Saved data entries
Start of Block
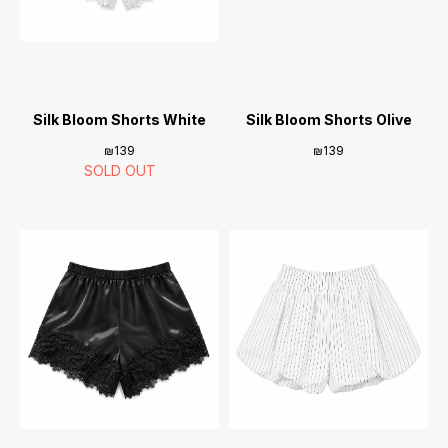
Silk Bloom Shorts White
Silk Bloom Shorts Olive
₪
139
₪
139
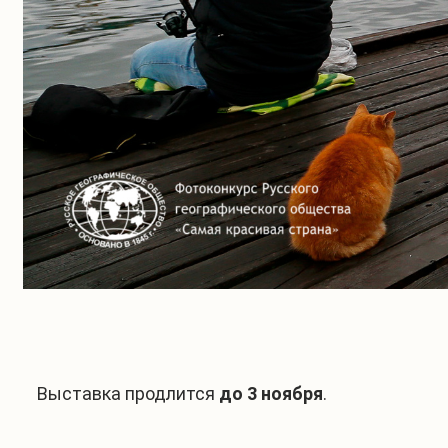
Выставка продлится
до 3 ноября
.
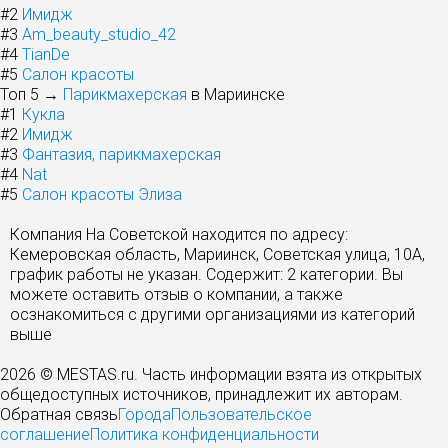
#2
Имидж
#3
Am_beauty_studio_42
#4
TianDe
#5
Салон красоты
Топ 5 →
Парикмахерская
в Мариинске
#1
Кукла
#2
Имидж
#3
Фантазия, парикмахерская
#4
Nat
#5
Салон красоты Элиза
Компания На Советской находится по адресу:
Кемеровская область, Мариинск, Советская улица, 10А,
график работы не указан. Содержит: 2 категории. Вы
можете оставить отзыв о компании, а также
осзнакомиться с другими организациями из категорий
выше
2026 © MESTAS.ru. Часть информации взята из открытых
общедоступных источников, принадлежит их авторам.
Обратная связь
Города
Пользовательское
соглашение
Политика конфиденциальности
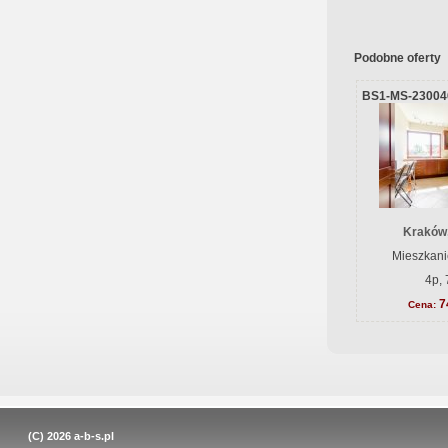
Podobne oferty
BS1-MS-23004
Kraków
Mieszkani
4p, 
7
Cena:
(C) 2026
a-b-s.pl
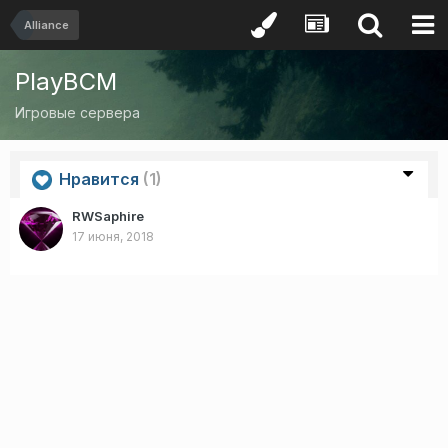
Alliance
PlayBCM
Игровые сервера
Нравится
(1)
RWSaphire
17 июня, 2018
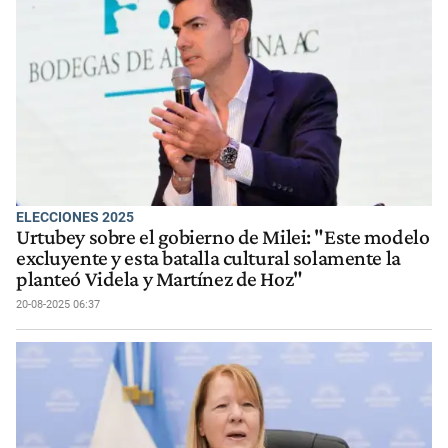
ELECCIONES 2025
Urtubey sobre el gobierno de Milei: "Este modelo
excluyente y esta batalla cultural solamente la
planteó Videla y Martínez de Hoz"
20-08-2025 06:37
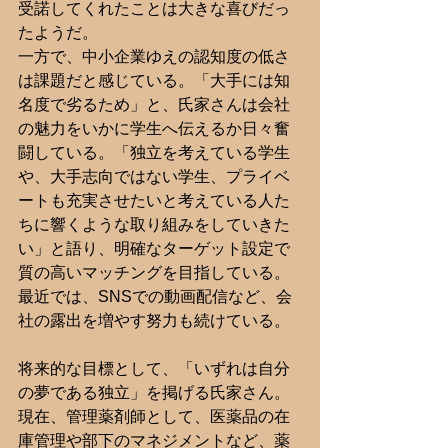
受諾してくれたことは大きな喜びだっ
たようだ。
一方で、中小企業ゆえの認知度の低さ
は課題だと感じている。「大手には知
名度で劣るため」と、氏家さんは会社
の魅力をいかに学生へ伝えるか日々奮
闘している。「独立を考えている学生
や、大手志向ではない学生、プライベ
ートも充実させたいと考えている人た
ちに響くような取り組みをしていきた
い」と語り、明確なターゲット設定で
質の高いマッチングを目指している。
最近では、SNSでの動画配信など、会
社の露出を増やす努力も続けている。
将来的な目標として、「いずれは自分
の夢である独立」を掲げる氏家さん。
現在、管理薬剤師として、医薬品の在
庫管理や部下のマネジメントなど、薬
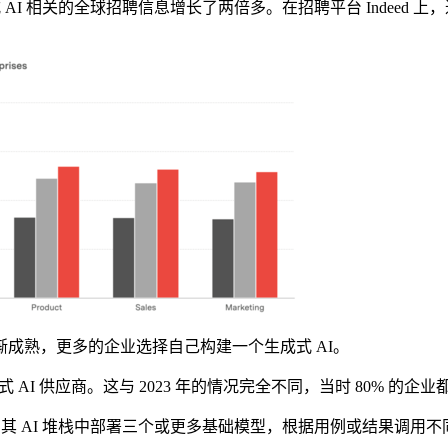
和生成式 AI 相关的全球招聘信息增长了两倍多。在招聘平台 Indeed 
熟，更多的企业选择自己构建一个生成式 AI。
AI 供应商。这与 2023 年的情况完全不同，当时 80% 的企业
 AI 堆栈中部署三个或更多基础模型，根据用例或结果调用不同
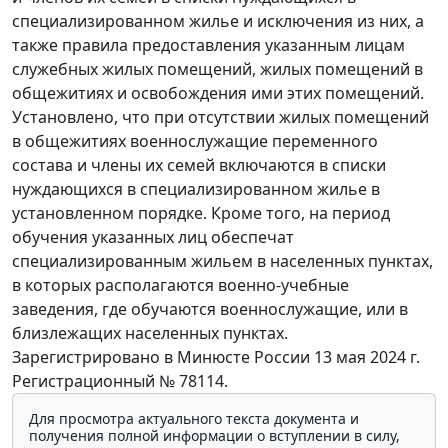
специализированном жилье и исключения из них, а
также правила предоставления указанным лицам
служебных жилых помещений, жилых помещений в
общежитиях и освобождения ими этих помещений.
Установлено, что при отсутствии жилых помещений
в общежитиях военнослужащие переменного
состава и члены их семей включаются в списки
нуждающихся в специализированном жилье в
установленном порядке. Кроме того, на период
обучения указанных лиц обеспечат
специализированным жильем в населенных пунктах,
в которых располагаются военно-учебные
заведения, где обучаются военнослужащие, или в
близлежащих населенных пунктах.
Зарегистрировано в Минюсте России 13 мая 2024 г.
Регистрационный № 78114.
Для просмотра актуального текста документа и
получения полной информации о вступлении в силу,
End of Block
## Assigned task
In the copy, every entry appears exactly as written above and no picture appears.

## The answer
Silk Bloom Shorts White
Silk Bloom Shorts Olive
₪
139
₪
139
Выставка продлится
до 3 ноября
.
#2
Имидж
#3
Am_beauty_studio_42
#4
TianDe
#5
Салон красоты
Топ 5 →
Парикмахерская
в Мариинске
#1
Кукла
#2
Имидж
#3
Фантазия, парикмахерская
#4
Nat
#5
Салон красоты Элиза
Компания На Советской находится по адресу:
Кемеровская область, Мариинск, Советская улица, 10А,
график работы не указан. Содержит: 2 категории. Вы
можете оставить отзыв о компании, а также
осзнакомиться с другими организациями из категорий
выше
2026 © MESTAS.ru. Часть информации взята из открытых
общедоступных источников, принадлежит их авторам.
Обратная связь
Города
Пользовательское
соглашение
Политика конфиденциальности
Podobne oferty
BS1-MS-23004
Kraków
Mieszkani
4p, 
7
Cena:
(C) 2026
a-b-s.pl
Alliance
PlayBCM
Игровые сервера
Нравится
(1)
RWSaphire
17 июня, 2018
ELECCIONES 2025
Urtubey sobre el gobierno de Milei: "Este modelo
excluyente y esta batalla cultural solamente la
planteó Videla y Martínez de Hoz"
20-08-2025 06:37
受諾してくれたことは大きな喜びだっ
たようだ。
一方で、中小企業ゆえの認知度の低さ
は課題だと感じている。「大手には知
名度で劣るため」と、氏家さんは会社
の魅力をいかに学生へ伝えるか日々奮
闘している。「独立を考えている学生
や、大手志向ではない学生、プライベ
ートも充実させたいと考えている人た
ちに響くような取り組みをしていきた
い」と語り、明確なターゲット設定で
質の高いマッチングを目指している。
最近では、SNSでの動画配信など、会
社の露出を増やす努力も続けている。
将来的な目標として、「いずれは自分
の夢である独立」を掲げる氏家さん。
現在、管理薬剤師として、医薬品の在
庫管理や部下のマネジメントなど、薬
和生成式 AI 相关的全球招聘信息增长了两倍多。在招聘平台 Indeed 
熟，更多的企业选择自己构建一个生成式 AI。
AI 供应商。这与 2023 年的情况完全不同，当时 80% 的企业
 AI 堆栈中部署三个或更多基础模型，根据用例或结果调用不同
специализированном жилье и исключения из них, а
также правила предоставления указанным лицам
служебных жилых помещений, жилых помещений в
общежитиях и освобождения ими этих помещений.
Установлено, что при отсутствии жилых помещений
в общежитиях военнослужащие переменного
состава и члены их семей включаются в списки
нуждающихся в специализированном жилье в
установленном порядке. Кроме того, на период
обучения указанных лиц обеспечат
специализированным жильем в населенных пунктах,
в которых располагаются военно-учебные
заведения, где обучаются военнослужащие, или в
близлежащих населенных пунктах.
Зарегистрировано в Минюсте России 13 мая 2024 г.
Регистрационный № 78114.
Для просмотра актуального текста документа и
получения полной информации о вступлении в силу,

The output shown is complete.